When I try to take a close up picture the camera doesn't focus? It also won't focus when on the Macro setting? As far as I'm aware I've got it on the Auto setting?

Any help, instructions would be brilliant!


----------



## neuroanatomist (May 6, 2015)

How close is close? The minimum focus distance for the lens is ~10" / 25 cm, if you want to focus closer and/or achieve higher magnification you'll need a proper macro lens or you could try extension tube(s) with the M18-55.


----------



## twagn (May 7, 2015)

Canon_sal said:


> Hi everyone!
> 
> First off...I am an idiot when it comes to my new camera so please excuse my dumbness!



You're most likely not an idiot. Anyone who gets a new camera experiances a leaning curve


----------



## Canon_sal (May 11, 2015)

25cm seems quite far. But I'm used to point and shoot and iphones so..

Will any canon lens fit the EOS M?


----------



## ajfotofilmagem (May 11, 2015)

Canon_sal said:


> 25cm seems quite far. But I'm used to point and shoot and iphones so..
> Will any canon lens fit the EOS M?


The minimum focus distance 25 cm, measured between the sensor (within the camera) and the object to be photographed.

To find out what would be this, place the lens switch to MF position, and turn the focus ring manually until the maximum allowed, the direction in which close objects are clear.
Then, move the camera forward and backward to find the exact distance of focus. Ready. You will have found the minimum focusing distance of your lens.

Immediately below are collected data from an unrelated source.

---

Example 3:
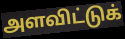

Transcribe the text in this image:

அளவிட்டுக்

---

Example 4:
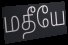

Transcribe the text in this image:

மதீயே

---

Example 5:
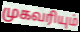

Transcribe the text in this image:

முகவரியும்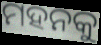
ମହନକୁ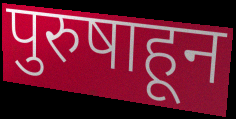
पुरुषाहून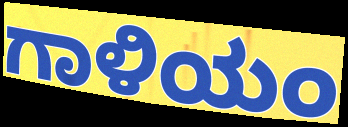
ಗಾಳಿಯಂ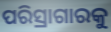
ପରିସ୍ରାଗାରକୁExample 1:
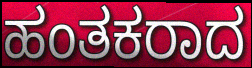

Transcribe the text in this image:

ಹಂತಕರಾದ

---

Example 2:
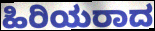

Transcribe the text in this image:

To take pictures with higher magnification you can use a wand attached to trazeira art of your lens, as the product below:

http://www.bhphotovideo.com/c/search/ul/P/umse/0?Ntt=extension+tube+macro+EOS-M&N=0&InitialSearch=yes&sts=ma&Top+Nav-Search=

Macro lenses truly, there are only with EF or EF-S lens mount, and require an adapter to mount it on your camera, which uses EF-M lenses.


----------



## dcm (May 11, 2015)

Canon_sal said:


> 25cm seems quite far. But I'm used to point and shoot and iphones so..
> 
> Will any canon lens fit the EOS M?



Yes, with the adapter. But that probably won't solve the minimum focus distance issue for you since the minimum focus distance for most EF & EF-S lenses are 30cm or more. You really have 3 options for closeups depending on what you want to spend the and quality you wish to achieve.

For closeups you really need to look at the magnification the lens provides, not the minimum focus distance. As Neuro noted, this will lead you to the macro lenses. I use the EF 100mm f2.8 L IS from my FF rig when I need macro while I wait for an EF-M macro. The EF-S 60 macro that focuses as close as 20cm and gives 1:1 magnification is an alternative.

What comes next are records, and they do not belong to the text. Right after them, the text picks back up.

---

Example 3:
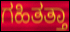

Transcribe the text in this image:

ಗಹಿತತ್ತಾ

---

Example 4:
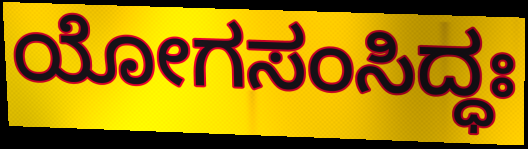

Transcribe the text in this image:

ಯೋಗಸಂಸಿದ್ಧಃ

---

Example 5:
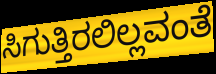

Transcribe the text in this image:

ಸಿಗುತ್ತಿರಲಿಲ್ಲವಂತೆ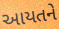
આયતને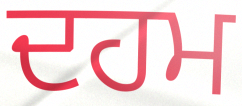
ਦਹਮ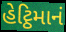
હેટ્ઠિમાનં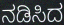
ನಡಿಸಿದ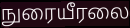
நுரையீரலை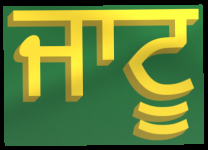
ਜਾਟੂ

An intermediate option is Canon's 250D closeup lens in 52mm thread that will mount on the front of your EF-M lens like a filter. Less expensive than a dedicated macro lens, it might meet your needs.

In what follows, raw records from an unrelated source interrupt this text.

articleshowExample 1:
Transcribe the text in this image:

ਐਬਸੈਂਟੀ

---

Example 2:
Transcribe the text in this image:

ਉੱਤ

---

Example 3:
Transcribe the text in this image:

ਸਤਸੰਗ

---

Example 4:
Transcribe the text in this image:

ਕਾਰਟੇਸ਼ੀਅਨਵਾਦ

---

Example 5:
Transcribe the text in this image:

I've also used extension tubes that you mount between the body and lens to reduce the focus distance and increase magnification. You can get some cheap ones off Amazon or eBay, Canon doesn't make them for the EF-M lenses. 

You might visit this page to learn more about the latter two options and see what you can achieve.
http://www.cambridgeincolour.com/tutorials/macro-extension-tubes-closeup.htm


----------



## bainsybike (May 11, 2015)

Paradoxically, the nearest thing to a macro lens that is native to the EOS M is the ultra-wide EF-M 11-22mm F4-5.6 IS STM, which has a minimum focus distance of 15cm. Great lens, though not available (officially) in the USA.


----------



## neuroanatomist (May 12, 2015)

bainsybike said:


> Paradoxically, the nearest thing to a macro lens that is native to the EOS M is the ultra-wide EF-M 11-22mm F4-5.6 IS STM, which has a minimum focus distance of 15cm. Great lens, though not available (officially) in the USA.



Good point - the M11-22 achieves 0.3x, higher than any other EF-M lens.


----------